Records in a dataset
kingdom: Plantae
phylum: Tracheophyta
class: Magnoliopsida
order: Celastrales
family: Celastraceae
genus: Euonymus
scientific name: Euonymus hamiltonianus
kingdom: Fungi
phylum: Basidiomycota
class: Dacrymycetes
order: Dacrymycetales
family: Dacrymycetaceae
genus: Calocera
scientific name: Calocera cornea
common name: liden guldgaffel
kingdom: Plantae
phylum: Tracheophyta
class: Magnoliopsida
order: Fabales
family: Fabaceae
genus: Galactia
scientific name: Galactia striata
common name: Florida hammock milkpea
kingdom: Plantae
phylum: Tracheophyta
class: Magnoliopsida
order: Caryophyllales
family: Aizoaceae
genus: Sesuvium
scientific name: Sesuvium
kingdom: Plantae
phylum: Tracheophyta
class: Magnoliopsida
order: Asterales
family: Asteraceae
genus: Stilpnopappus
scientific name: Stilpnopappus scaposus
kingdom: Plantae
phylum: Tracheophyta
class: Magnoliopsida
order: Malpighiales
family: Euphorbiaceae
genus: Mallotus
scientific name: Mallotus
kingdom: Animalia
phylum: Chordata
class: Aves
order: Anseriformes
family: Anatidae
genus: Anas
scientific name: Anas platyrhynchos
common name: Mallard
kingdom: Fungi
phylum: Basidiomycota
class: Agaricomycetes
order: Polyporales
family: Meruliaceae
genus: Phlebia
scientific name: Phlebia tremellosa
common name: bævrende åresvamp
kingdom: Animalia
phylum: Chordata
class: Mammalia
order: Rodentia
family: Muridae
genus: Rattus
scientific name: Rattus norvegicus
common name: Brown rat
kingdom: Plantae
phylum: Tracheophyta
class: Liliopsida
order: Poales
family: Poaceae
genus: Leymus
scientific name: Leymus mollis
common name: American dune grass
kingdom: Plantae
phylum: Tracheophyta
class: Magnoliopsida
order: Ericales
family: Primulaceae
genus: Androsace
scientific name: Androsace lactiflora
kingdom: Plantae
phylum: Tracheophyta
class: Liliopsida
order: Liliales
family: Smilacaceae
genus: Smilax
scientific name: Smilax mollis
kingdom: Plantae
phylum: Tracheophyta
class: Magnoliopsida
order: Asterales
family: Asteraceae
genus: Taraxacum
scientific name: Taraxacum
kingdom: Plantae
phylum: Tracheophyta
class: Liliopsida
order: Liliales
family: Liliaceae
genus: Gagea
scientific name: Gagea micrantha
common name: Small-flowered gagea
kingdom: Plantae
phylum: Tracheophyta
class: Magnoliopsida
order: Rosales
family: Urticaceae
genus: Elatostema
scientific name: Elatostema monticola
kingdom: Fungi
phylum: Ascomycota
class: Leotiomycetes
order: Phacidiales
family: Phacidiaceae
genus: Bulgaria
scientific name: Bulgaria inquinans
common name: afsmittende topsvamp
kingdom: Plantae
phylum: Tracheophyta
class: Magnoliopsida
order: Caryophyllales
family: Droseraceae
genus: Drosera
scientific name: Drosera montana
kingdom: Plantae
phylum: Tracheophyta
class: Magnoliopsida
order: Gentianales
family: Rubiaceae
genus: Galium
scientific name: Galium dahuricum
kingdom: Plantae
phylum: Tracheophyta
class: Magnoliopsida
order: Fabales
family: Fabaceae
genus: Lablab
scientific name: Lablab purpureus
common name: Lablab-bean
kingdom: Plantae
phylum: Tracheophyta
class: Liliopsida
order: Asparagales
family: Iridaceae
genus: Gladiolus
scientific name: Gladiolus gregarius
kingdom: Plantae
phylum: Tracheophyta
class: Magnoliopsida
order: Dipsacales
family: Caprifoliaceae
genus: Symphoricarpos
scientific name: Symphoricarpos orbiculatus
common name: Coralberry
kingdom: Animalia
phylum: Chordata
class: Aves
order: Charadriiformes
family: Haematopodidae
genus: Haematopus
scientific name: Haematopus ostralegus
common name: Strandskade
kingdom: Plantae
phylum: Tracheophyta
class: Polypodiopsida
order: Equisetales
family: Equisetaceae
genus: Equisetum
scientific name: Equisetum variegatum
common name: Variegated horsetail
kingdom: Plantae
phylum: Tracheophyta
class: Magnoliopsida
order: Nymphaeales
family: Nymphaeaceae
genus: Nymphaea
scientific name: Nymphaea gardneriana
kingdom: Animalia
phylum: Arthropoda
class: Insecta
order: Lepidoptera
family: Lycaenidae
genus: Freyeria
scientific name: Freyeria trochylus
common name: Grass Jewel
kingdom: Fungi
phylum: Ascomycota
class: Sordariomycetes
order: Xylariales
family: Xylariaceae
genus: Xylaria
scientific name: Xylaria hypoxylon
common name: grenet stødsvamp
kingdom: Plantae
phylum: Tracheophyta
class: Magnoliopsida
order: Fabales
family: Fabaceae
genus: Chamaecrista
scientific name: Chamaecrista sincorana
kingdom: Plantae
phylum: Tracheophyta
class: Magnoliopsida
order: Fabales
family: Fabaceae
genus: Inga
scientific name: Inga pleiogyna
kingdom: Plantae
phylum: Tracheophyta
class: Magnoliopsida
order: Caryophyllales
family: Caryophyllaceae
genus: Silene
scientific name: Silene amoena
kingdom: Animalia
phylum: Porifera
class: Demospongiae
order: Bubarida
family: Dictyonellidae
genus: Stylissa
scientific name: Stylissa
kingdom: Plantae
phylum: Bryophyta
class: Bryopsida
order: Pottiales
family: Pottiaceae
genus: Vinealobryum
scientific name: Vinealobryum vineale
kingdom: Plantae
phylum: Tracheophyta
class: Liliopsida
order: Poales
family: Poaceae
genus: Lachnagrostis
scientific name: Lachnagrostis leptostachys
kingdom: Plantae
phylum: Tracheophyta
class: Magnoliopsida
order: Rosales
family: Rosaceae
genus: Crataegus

THE TASK: Copy the lines above word for word, everything from the line containing "family: Caprifoliaceae" down to the line containing "genus: Equisetum", with both of those lines included.

WRITTEN SOLUTION:
family: Caprifoliaceae
genus: Symphoricarpos
scientific name: Symphoricarpos orbiculatus
common name: Coralberry
kingdom: Animalia
phylum: Chordata
class: Aves
order: Charadriiformes
family: Haematopodidae
genus: Haematopus
scientific name: Haematopus ostralegus
common name: Strandskade
kingdom: Plantae
phylum: Tracheophyta
class: Polypodiopsida
order: Equisetales
family: Equisetaceae
genus: Equisetum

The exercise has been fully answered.